Forget deductions and tax credits. In the best of all possible worlds, you receive tax-free income. This is income on which you don’t have to pay any federal income tax. Some types of income are tax free to everyone; some apply only if your overall income is below set levels or are subject to other limits. Here is a rundown of 25 different types of tax-free income.
Tax Free for Everyone
Some types of income are tax free regardless of your other income.
- 529 plan distributions for qualified higher education costs.
- Accelerated death benefits paid from a life insurance policy to a terminally ill individual.
- Accident and health benefits.
- Black lung benefits.
- Child support payments.
- Coverdell education savings account distributions for qualified education costs.
- Credit card cash backs.
- Crime victim payments from state funds for this purpose.
- Damages for personal physical injury.
- Dealer or manufacturer rebates.
- Debt discharged during insolvency or bankruptcy.
- Debt forgiveness on a principal residence for debt up to $2 million.
- Disability payments under a policy for which you paid the premiums.
- Disaster relief grants.
- Discounts on purchases you make.
- Employee fringe benefits, such as employee discounts, working condition fringe benefits, and de minimis fringe benefits.
- Federal income tax refunds.
- Food benefits under the Nutrition Program for the Elderly.
- Foster care payments.
- Frequent flyer miles.
- Gain on the sale of qualified small business stock held more than 5 years.
- Gifts. The recipient isn’t taxed, regardless of the amount of the gift; the donor may owe federal gift taxes.
- Grants for homes designed for wheelchair living of disabled veterans.
- Grants for motor vehicles for certain disabled veterans.
- Historic preservation grants under the National Historic Preservation Act.
- Interest on insurance dividends left on deposit with the Veterans Administration.
- Life insurance proceeds received on the death of the insured.
- Loan proceeds. Borrowed funds are never taxable.
- Meals and lodging on employee premises that meet certain requirements.
- Military allowances.
- Ministers’ housing allowance.
- Mortgage assistance payments under the National Housing Act.
- Moving expenses paid or reimbursed by an employer.
- Municipal bond interest. Interest may also be free of state-level taxes.
- Peace Corps payments for housing, food, utilities, and clothing.
- Rent of a residence up to 14 days in the year.
- Retirement planning advice paid by an employer.
- Roth IRA distributions, provided they are made after 5 years and on account of age 591/2 or for certain other reasons.
- Scholarships and fellowships for tuition and fees.
- Student loan debt cancellation by a qualified lender for working in certain professions.
- Supplemental Security Income (SSI).
- Veterans benefits.
- Welfare benefits.
- Workers’ compensation benefits.
Income-Dependent Tax-Free Income
Some types of tax-free income are treated as such only if your income does not exceed set levels. Different definitions of income apply for different types of tax-free income. Some are based on adjusted gross income or modified adjusted gross income, while others depend on taxable income. There are also unique definitions of income, such as “provisional income.”

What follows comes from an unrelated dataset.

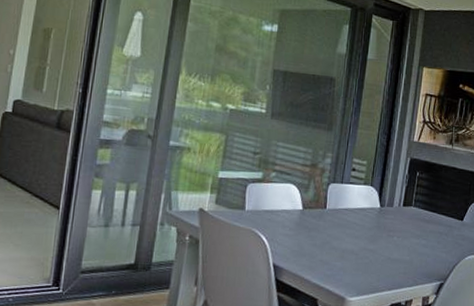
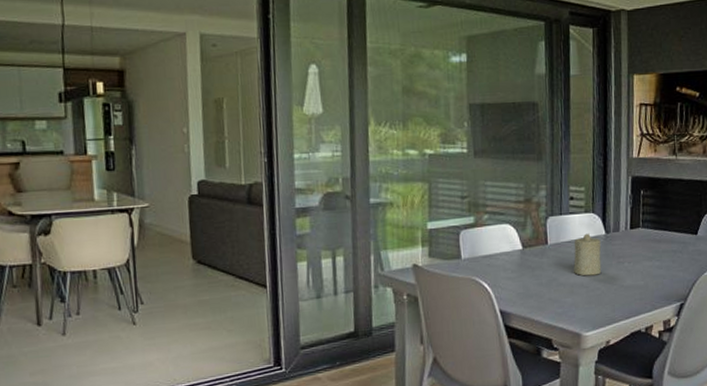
candle: none [347,204,375,245] -> present [573,233,602,276]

- Social Security benefits. They are tax free only for those with “provisional income” up to $25,000 if single, or $32,000 if married filing jointly. Married persons who file separate returns can never have tax-free Social Security benefits.
- Qualified dividends. They are tax free to taxpayers in the 10% or 15% tax bracket. For 2011, this means individuals with taxable income up to $69,000 for joint filers and $34,500 for single taxpayers.
- Capital gains. Long-term capital gains are tax free to taxpayers in the 10% or 15% tax bracket. For 2011, this means individuals with taxable income up to $69,000 for joint filers and $34,500 for single taxpayers.
- COBRA subsidy. The federal government pays 65% of premiums up to 15 months for workers involuntarily terminated between September 1, 2008, and May 31, 2010.
- Savings bond interest used to pay for higher education. This tax-free income depends on modified adjusted gross income, which is adjusted annually for inflation.
Limited Tax-Free Income
Some types of income are tax free up to a certain amount.
- Adoption assistance from an employer. In 2011, the limit is $13,360; modified adjusted gross income limits apply.
- Dependent care assistance up to $5,000 annually.
- Educational assistance from an employer education plan up to $5,250 annually.
- Foreign earned income. In 2011, the limit is $92,900.
- Free employee parking. In 2011, the limit is $230 per month.
- Gain on the sale of a principal residence. The limit is $250,000 for singles and $500,000 for joint filers.
- Group term life insurance paid by employers for coverage up to $50,000.
- IRA distributions transferred to charity by those age 701/2 and older up to $100,000 annually.
- Monthly transit passes. In 2011, the limit is $230 per month.
- Prizes to employees (usually up to $1,600).